What the exercise asks: Please format every line of text in the rows below as a Markdown table with the columns Row and Line, numbering each line and skipping blank lines. Leave the pictures out of the table.
○ ○ ○ ○ ○
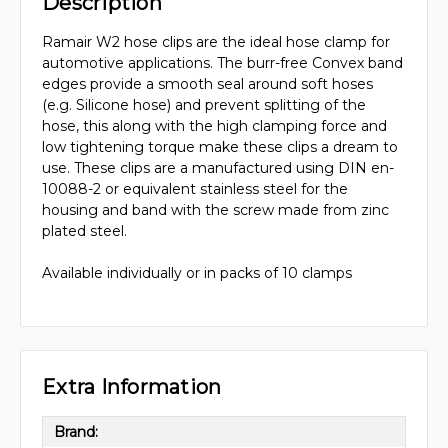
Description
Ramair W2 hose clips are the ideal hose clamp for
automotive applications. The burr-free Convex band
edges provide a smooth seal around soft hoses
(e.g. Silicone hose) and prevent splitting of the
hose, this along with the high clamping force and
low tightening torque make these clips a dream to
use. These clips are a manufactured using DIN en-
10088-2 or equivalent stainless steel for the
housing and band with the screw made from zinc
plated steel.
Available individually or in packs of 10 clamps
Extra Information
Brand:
○ ○ ○ ○ ○
Output for this exercise:
| Row | Line |
|---|---|
| 1 | Description |
| 2 | Ramair W2 hose clips are the ideal hose clamp for |
| 3 | automotive applications. The burr-free Convex band |
| 4 | edges provide a smooth seal around soft hoses |
| 5 | (e.g. Silicone hose) and prevent splitting of the |
| 6 | hose, this along with the high clamping force and |
| 7 | low tightening torque make these clips a dream to |
| 8 | use. These clips are a manufactured using DIN en- |
| 9 | 10088-2 or equivalent stainless steel for the |
| 10 | housing and band with the screw made from zinc |
| 11 | plated steel. |
| 12 | Available individually or in packs of 10 clamps |
| 13 | Extra Information |
| 14 | Brand: |